More than ever before, schools are training children to do little other than follow directions, conform to standards, and memorize facts they can now look up anytime. Meanwhile, the phenomena of helicopter parenting, packing resumes for college, and mountains of homework mean that children have less time than ever before in history to play and explore, resulting in record high levels of anxiety and depression for kids.
To be successful in the 21st century, our children will need to be independent, creative, and able to learn new things all the time. What if instead of piloting them, we allowed children to make choices and learn from their mistakes? What if we allowed them to follow their own passions? What if increasing independence is the way nature intended children to grow up?

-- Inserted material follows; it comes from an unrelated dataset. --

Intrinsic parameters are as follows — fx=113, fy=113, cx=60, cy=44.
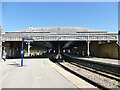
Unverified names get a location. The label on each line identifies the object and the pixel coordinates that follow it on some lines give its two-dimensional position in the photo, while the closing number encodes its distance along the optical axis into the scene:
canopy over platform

Empowered Kids, Liberated Parents draws on contemporary research as well as the experiences of self-directed schools, like the one the authors founded in 2015, to persuade parents to grant their children more freedom. Along the way, it tackles many of the most important issues of our time, including safety, screen time, mental health, literacy and math, and character education.
About the Authors
Cassi Clausen is a mother of three with a Master's of Education from University of Missouri St. Louis and a Master's of Arts from University of London, Goldsmith's College. She taught at a private college prep high school for 3 years, and tutored in Spanish and English for about 8 years. Her introduction to the Summerhill school, the oldest democratic school in the world, in a college course led her to begin questioning conventional education. This culminated in her founding The Open School in Orange County, California.
Aaron joined The Open School's staff in its second year, bringing a Bachelor's degree in engineering physics and a professional background in software development. Having grown up in conventional schooling, Aaron came around to Self-Directed Education by reading almost every book on the subject, chronicling his process of discovery in his writing.